What the exercise asks: In the data below, one line contains "Period:__ From October" and a later one contains "Last amendment: [2023, c\.". Print both, with every line between them, exactly and alone.

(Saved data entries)
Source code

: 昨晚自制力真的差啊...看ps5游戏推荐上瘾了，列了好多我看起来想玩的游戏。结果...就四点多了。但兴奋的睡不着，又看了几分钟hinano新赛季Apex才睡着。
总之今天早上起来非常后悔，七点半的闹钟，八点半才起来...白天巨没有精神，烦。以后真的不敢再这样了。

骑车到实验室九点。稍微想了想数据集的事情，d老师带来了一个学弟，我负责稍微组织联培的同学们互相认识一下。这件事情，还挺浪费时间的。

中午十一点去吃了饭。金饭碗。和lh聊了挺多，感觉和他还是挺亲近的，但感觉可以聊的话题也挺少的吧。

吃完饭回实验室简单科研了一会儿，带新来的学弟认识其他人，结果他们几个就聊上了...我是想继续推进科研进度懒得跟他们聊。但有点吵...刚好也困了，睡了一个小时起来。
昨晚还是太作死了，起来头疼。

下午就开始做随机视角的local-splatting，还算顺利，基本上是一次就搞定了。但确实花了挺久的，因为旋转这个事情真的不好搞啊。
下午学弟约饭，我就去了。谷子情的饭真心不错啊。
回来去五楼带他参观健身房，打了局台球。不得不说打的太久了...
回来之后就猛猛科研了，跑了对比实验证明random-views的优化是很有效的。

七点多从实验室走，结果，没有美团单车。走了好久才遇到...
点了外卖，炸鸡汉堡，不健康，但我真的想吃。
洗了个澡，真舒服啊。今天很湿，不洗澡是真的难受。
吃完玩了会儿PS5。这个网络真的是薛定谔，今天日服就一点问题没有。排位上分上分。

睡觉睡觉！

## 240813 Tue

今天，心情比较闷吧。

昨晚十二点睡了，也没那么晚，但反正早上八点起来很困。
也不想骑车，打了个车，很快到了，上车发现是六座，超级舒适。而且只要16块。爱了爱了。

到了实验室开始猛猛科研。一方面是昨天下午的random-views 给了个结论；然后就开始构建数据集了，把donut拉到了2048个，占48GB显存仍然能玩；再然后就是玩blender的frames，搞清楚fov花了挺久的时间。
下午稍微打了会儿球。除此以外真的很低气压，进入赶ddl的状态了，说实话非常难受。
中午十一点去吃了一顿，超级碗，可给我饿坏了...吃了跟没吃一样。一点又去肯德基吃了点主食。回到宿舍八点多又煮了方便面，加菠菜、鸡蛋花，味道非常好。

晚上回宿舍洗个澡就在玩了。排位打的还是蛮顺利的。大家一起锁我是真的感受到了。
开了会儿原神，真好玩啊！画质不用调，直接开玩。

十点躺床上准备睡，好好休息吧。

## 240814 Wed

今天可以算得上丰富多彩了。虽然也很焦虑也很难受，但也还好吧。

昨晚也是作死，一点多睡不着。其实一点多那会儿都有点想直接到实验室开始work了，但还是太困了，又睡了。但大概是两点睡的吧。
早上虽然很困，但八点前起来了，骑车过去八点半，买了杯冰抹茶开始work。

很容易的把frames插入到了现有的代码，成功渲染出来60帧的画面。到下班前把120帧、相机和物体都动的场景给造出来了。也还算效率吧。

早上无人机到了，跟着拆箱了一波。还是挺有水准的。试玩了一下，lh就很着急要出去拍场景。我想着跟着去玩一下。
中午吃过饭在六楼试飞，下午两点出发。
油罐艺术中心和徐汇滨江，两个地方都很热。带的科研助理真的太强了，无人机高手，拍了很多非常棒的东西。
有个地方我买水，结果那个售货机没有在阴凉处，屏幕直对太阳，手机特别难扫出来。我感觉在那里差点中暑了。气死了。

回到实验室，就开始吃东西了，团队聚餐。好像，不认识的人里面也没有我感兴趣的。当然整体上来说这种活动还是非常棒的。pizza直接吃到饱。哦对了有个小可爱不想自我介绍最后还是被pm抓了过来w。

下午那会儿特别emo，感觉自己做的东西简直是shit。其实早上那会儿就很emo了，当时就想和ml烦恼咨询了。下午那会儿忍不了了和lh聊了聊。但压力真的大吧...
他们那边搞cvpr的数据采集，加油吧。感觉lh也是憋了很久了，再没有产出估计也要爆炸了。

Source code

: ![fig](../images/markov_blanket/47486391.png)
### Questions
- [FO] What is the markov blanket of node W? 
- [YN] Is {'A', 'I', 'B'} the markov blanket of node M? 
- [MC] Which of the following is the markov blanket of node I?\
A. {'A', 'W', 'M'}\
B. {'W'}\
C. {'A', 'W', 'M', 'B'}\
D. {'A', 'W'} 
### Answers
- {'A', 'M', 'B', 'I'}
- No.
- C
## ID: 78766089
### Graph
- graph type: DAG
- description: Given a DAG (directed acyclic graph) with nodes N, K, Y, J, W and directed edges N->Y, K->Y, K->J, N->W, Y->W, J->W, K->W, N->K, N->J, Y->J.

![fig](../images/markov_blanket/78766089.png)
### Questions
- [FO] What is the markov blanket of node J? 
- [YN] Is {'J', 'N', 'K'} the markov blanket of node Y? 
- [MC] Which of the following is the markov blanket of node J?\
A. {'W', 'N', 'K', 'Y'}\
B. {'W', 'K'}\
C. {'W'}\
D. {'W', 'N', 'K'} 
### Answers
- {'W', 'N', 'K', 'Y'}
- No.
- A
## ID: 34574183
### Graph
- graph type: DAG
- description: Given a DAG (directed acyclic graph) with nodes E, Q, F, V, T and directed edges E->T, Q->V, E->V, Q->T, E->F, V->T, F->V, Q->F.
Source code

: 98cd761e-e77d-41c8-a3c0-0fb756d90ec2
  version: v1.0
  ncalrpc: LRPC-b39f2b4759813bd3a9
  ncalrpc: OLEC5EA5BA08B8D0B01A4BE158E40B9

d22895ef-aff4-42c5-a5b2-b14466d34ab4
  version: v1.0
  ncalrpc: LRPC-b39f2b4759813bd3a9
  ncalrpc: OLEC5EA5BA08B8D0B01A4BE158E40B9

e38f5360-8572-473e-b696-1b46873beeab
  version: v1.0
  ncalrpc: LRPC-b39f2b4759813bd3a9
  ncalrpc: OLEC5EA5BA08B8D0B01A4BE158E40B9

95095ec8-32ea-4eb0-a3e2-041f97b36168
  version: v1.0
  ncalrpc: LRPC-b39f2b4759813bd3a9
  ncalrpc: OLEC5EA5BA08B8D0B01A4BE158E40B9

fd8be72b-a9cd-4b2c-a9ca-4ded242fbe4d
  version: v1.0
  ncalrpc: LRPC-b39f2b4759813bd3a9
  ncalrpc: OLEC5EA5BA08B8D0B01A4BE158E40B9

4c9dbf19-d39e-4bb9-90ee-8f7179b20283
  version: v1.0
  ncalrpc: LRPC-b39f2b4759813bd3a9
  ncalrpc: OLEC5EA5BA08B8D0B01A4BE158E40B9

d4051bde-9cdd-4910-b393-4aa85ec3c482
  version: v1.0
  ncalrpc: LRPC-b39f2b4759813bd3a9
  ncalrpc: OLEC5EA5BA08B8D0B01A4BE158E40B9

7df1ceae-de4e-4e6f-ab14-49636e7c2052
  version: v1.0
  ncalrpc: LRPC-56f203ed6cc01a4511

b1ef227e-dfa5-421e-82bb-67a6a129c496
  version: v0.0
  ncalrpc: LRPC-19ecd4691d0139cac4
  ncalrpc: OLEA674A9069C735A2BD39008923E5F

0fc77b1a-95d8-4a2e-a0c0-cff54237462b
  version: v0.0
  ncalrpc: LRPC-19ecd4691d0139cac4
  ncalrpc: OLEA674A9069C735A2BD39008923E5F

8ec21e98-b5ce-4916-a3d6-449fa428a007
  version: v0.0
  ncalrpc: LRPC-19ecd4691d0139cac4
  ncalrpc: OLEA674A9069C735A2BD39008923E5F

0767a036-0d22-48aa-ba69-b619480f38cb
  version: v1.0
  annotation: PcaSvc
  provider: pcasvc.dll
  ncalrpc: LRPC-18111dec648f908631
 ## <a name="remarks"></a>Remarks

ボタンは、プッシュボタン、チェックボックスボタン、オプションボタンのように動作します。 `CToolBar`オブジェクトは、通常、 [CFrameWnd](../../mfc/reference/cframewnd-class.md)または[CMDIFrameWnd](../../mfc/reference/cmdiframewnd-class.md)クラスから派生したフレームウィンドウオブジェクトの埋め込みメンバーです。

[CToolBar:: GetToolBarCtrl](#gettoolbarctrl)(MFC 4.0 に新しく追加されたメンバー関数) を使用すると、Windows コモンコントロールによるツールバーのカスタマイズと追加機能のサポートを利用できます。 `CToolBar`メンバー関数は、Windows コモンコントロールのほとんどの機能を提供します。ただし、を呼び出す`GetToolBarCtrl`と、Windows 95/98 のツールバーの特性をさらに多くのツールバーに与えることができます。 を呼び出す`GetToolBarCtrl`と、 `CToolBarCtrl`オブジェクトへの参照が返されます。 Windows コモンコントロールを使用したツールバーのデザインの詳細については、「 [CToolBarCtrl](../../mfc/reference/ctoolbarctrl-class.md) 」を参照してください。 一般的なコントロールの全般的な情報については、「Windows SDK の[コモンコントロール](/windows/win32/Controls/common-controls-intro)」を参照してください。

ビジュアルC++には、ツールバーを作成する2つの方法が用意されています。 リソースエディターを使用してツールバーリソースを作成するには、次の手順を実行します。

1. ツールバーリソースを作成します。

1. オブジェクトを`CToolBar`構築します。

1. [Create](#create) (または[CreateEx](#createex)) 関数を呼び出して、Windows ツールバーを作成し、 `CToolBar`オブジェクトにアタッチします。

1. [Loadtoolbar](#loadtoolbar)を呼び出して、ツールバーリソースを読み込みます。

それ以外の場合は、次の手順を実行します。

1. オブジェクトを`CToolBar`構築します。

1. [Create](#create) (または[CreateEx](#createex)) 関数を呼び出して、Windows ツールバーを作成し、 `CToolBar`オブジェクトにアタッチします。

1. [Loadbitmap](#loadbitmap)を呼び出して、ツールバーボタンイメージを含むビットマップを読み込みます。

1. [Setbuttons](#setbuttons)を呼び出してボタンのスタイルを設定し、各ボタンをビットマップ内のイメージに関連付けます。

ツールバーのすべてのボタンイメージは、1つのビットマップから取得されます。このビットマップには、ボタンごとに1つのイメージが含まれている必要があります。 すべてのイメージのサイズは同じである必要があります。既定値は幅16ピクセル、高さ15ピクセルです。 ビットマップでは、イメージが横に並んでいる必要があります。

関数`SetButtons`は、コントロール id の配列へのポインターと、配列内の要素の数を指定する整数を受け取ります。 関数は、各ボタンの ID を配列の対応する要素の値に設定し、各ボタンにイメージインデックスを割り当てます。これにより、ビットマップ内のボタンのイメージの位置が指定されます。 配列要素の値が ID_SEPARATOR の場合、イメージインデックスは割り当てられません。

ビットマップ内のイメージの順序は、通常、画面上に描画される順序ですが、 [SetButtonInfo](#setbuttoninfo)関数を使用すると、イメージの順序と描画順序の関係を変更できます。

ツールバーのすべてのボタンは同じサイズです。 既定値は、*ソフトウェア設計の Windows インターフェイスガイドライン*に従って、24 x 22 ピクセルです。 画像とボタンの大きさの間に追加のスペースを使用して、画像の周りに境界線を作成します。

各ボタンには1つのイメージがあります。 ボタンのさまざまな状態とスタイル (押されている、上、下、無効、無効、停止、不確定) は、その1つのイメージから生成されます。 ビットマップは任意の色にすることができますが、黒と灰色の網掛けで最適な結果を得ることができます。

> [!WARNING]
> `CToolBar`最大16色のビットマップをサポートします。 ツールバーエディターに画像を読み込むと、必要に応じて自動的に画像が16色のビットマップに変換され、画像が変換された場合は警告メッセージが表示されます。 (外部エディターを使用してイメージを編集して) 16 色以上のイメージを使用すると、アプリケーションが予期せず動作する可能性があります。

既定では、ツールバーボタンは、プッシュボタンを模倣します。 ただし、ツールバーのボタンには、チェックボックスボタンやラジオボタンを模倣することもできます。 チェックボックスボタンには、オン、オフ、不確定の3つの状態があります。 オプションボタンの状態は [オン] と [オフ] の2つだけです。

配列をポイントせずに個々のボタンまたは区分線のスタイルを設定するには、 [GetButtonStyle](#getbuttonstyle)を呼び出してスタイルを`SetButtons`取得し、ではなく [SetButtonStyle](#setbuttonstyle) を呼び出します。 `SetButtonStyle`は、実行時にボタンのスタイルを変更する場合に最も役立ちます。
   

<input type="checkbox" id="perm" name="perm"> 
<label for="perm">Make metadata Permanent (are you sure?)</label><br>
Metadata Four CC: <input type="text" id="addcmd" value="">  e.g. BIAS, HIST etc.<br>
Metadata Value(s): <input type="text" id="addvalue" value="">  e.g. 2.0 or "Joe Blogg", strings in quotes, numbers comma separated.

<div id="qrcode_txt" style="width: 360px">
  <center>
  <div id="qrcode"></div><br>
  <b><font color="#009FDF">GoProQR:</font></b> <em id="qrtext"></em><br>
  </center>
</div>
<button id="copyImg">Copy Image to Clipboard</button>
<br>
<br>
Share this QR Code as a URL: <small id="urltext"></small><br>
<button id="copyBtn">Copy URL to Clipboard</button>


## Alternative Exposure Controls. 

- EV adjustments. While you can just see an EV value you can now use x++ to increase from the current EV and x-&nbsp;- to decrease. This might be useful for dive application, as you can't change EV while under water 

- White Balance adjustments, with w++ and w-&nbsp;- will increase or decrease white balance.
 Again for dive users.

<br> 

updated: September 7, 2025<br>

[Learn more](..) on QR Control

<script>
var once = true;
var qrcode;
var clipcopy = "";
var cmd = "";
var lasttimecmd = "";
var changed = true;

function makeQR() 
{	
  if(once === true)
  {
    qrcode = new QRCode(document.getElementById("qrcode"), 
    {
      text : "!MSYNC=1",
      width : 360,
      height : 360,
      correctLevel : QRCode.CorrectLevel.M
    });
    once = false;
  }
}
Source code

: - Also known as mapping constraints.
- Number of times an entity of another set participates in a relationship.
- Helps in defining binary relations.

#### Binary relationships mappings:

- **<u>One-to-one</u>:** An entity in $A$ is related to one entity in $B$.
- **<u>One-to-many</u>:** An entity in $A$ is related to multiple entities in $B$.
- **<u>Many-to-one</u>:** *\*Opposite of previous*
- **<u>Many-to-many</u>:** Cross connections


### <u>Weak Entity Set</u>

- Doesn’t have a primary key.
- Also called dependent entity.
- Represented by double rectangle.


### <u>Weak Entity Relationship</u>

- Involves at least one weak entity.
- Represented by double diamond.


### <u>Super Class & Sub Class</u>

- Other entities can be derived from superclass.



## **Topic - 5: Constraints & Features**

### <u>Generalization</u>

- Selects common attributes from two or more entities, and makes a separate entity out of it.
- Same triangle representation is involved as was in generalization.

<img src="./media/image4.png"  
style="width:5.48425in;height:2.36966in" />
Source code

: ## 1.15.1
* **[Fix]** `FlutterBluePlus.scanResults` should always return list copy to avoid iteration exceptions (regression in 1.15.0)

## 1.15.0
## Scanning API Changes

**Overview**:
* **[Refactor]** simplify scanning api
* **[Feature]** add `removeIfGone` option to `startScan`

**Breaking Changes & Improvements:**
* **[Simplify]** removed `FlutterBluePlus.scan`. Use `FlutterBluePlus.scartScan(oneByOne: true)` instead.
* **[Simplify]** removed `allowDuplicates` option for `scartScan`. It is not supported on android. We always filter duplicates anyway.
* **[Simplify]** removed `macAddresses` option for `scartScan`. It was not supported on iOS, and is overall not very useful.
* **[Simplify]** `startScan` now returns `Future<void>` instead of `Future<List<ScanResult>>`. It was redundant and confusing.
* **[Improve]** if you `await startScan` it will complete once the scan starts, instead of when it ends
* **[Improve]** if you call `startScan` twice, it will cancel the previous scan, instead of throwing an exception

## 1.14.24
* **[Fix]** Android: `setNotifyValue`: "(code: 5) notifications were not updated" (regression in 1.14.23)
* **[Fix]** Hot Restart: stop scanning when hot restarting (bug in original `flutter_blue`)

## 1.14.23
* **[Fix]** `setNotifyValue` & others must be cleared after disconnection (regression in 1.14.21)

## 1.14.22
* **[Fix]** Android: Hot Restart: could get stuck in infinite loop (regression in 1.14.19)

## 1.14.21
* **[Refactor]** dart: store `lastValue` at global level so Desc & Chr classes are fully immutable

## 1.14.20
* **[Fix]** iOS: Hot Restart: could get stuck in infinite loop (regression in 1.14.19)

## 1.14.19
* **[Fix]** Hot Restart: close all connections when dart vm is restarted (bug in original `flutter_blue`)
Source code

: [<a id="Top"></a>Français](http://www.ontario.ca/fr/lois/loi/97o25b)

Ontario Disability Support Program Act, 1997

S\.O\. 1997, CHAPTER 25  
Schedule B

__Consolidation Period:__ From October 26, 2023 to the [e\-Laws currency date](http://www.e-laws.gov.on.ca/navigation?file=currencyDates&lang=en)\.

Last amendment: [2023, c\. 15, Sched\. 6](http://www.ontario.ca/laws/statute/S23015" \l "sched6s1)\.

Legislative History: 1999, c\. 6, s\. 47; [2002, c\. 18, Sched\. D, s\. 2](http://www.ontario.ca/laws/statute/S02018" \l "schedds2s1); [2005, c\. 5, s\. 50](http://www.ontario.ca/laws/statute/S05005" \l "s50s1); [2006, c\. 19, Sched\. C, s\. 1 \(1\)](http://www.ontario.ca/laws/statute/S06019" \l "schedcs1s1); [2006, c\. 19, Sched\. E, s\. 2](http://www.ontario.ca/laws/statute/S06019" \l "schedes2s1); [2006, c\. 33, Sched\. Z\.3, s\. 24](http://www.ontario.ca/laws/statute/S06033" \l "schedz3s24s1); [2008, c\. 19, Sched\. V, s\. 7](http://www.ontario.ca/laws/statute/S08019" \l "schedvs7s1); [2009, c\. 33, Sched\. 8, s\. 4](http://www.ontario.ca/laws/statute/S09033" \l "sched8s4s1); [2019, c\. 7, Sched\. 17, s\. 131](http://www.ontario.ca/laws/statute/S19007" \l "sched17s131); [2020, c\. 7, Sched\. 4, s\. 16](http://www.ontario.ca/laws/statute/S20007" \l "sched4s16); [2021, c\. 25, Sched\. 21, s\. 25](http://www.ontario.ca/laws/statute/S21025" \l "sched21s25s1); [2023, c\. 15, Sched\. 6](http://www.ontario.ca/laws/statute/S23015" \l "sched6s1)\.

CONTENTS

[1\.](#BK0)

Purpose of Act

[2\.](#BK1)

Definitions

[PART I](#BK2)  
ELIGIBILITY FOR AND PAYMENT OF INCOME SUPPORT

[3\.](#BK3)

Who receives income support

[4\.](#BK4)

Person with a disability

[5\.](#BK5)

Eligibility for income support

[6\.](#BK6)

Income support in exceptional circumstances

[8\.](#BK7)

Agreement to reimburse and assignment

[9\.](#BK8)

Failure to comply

Task solution:
__Consolidation Period:__ From October 26, 2023 to the [e\-Laws currency date](http://www.e-laws.gov.on.ca/navigation?file=currencyDates&lang=en)\.

Last amendment: [2023, c\. 15, Sched\. 6](http://www.ontario.ca/laws/statute/S23015" \l "sched6s1)\.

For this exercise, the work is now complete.